A biomechanical exam by your podiatrist will help reveal these abnormalities and in turn resolve the cause of plantar fasciitis. By addressing this cause, the patient can be offered a podiatric long-term solution to his problem.
Non Surgical Treatment
As heel pain is basically a stress problem in the tissues of the heel, the main treatment is to reduce stress. Your doctor will advise you about weight loss and appropriate footwear. A soft heel pad is useful to wear in your shoe to act as a shock-absorber when you walk. If you have a stiff ankle or tight Achilles tendon a physiotherapist can advise on exercises for these. Stretching the Achilles tendon and plantar fascia is very effective general treatment for many patients. If you have a high-arched or flat foot, a podiatrist may advise an insole to reduce stress. Simple pain-killers such as paracetamol or anti-inflammatory medicines can help reduce the pain. Ask advice from your doctor or pharmacist before taking anti-inflammatory medicines as they can have troublesome side-effects in some people. The simple measures above will help the majority of people with heel pain. If the pain continues, a splint to wear on your ankle at night to prevent your Achilles tendon tightening up while you are asleep is often very effective in improving the severe pain that many people get first thing in the morning and breaking the cycle of pain. Your GP or an orthopaedic foot and ankle surgeon or rheumatologist may inject some steroid into the attachment of the plantar fascia to damp down the inflammation. These measures will reduce the pain in most people who are not helped by simple treatment. If you still have pain after one or two injections, your doctor may want to investigate your problem a bit further. If no other medical problem or cause of stress in your heel is found, a number of other treatments can be tried. Further physiotherapy, wearing a plaster cast to rest the inflamed tissues, pain control treatments such as transcutaneous nerve stimulation (TENS) or acupuncture. Only if all non-surgical treatments fail would an operation be considered.

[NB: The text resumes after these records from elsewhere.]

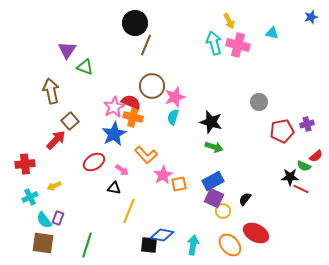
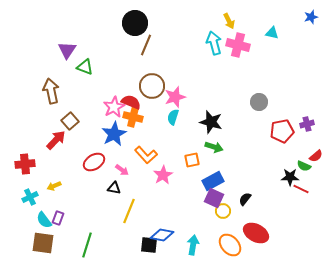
orange square at (179, 184): moved 13 px right, 24 px up
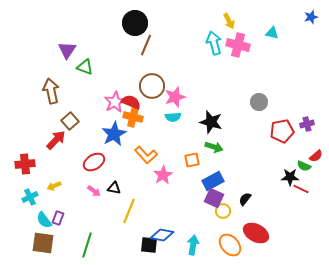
pink star at (114, 107): moved 1 px right, 5 px up
cyan semicircle at (173, 117): rotated 112 degrees counterclockwise
pink arrow at (122, 170): moved 28 px left, 21 px down
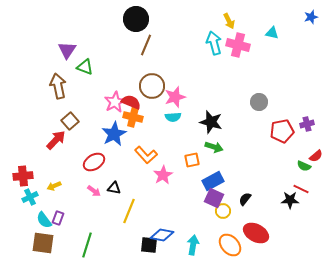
black circle at (135, 23): moved 1 px right, 4 px up
brown arrow at (51, 91): moved 7 px right, 5 px up
red cross at (25, 164): moved 2 px left, 12 px down
black star at (290, 177): moved 23 px down
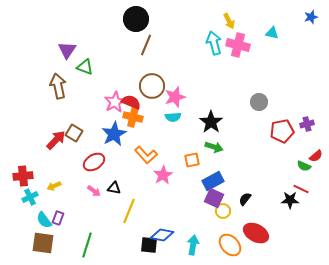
brown square at (70, 121): moved 4 px right, 12 px down; rotated 18 degrees counterclockwise
black star at (211, 122): rotated 20 degrees clockwise
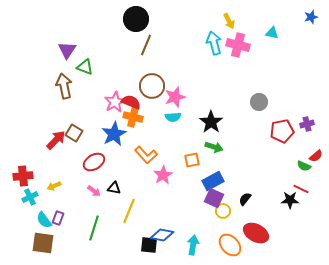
brown arrow at (58, 86): moved 6 px right
green line at (87, 245): moved 7 px right, 17 px up
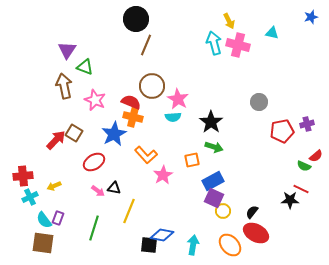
pink star at (175, 97): moved 3 px right, 2 px down; rotated 25 degrees counterclockwise
pink star at (115, 102): moved 20 px left, 2 px up; rotated 20 degrees counterclockwise
pink arrow at (94, 191): moved 4 px right
black semicircle at (245, 199): moved 7 px right, 13 px down
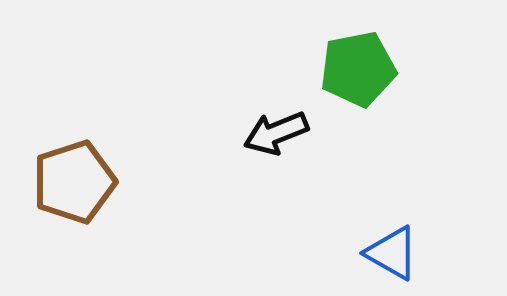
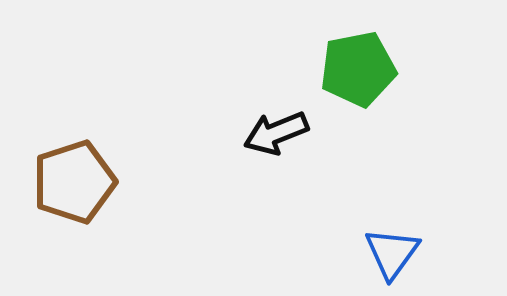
blue triangle: rotated 36 degrees clockwise
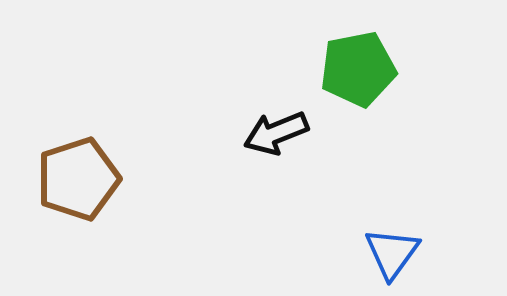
brown pentagon: moved 4 px right, 3 px up
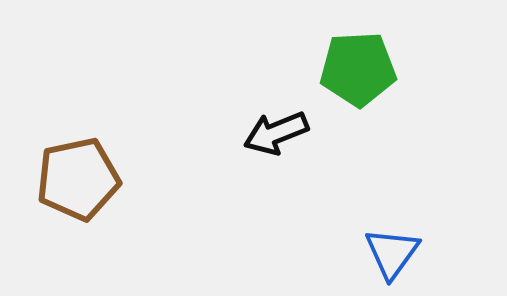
green pentagon: rotated 8 degrees clockwise
brown pentagon: rotated 6 degrees clockwise
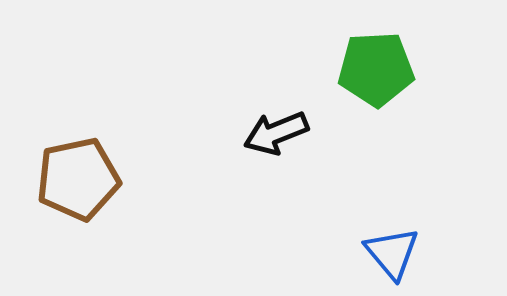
green pentagon: moved 18 px right
blue triangle: rotated 16 degrees counterclockwise
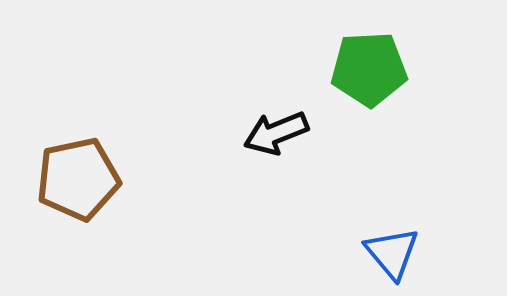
green pentagon: moved 7 px left
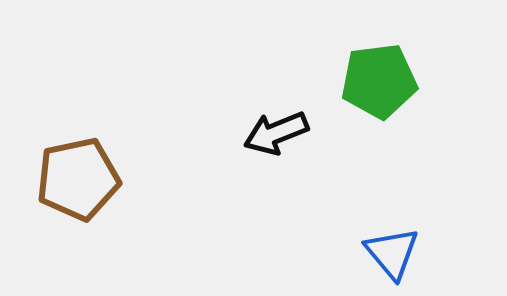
green pentagon: moved 10 px right, 12 px down; rotated 4 degrees counterclockwise
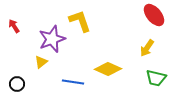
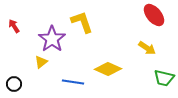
yellow L-shape: moved 2 px right, 1 px down
purple star: rotated 16 degrees counterclockwise
yellow arrow: rotated 90 degrees counterclockwise
green trapezoid: moved 8 px right
black circle: moved 3 px left
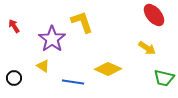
yellow triangle: moved 2 px right, 4 px down; rotated 48 degrees counterclockwise
black circle: moved 6 px up
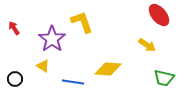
red ellipse: moved 5 px right
red arrow: moved 2 px down
yellow arrow: moved 3 px up
yellow diamond: rotated 20 degrees counterclockwise
black circle: moved 1 px right, 1 px down
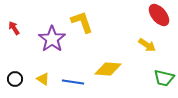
yellow triangle: moved 13 px down
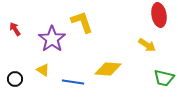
red ellipse: rotated 30 degrees clockwise
red arrow: moved 1 px right, 1 px down
yellow triangle: moved 9 px up
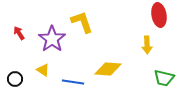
red arrow: moved 4 px right, 4 px down
yellow arrow: rotated 54 degrees clockwise
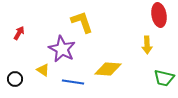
red arrow: rotated 64 degrees clockwise
purple star: moved 10 px right, 10 px down; rotated 8 degrees counterclockwise
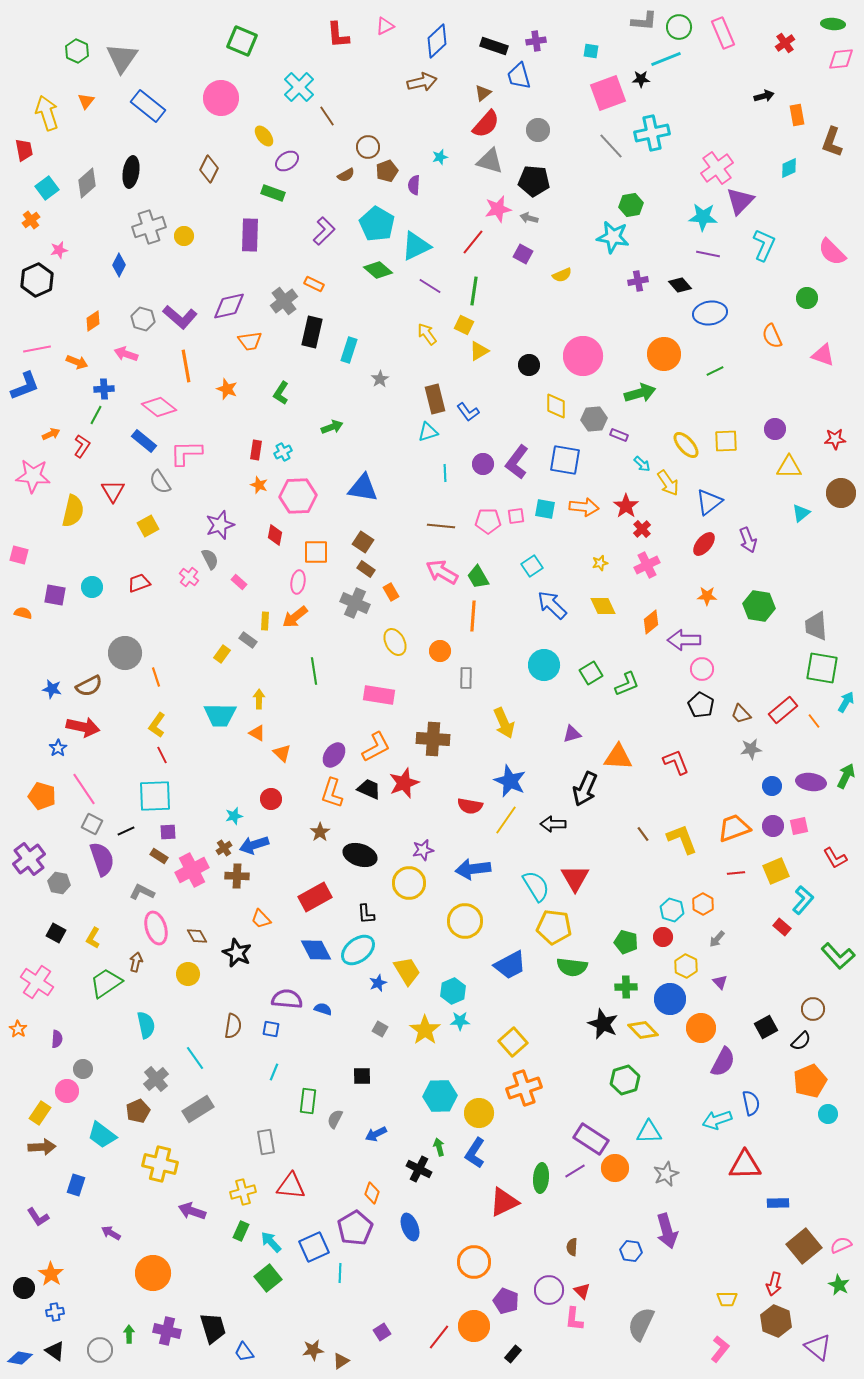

Although most patients with plantar fasciitis respond to non-surgical treatment, a small percentage of patients may require surgery. If, after several months of non-surgical treatment, you continue to have heel pain, surgery will be considered. Your foot and ankle surgeon will discuss the surgical options with you and determine which approach would be most beneficial for you. No matter what kind of treatment you undergo for plantar fasciitis, the underlying causes that led to this condition may remain. Therefore, you will need to continue with preventive measures. Wearing supportive shoes, stretching, and using custom orthotic devices are the mainstay of long-term treatment for plantar fasciitis.
ankle strap for heels
Wear properly fitting shoes. Place insoles or inserts in your shoes to help control abnormal foot motion. Maintain a healthy weight. Exercise and do foot stretches as they have been shown to decrease the incidence of heel pain.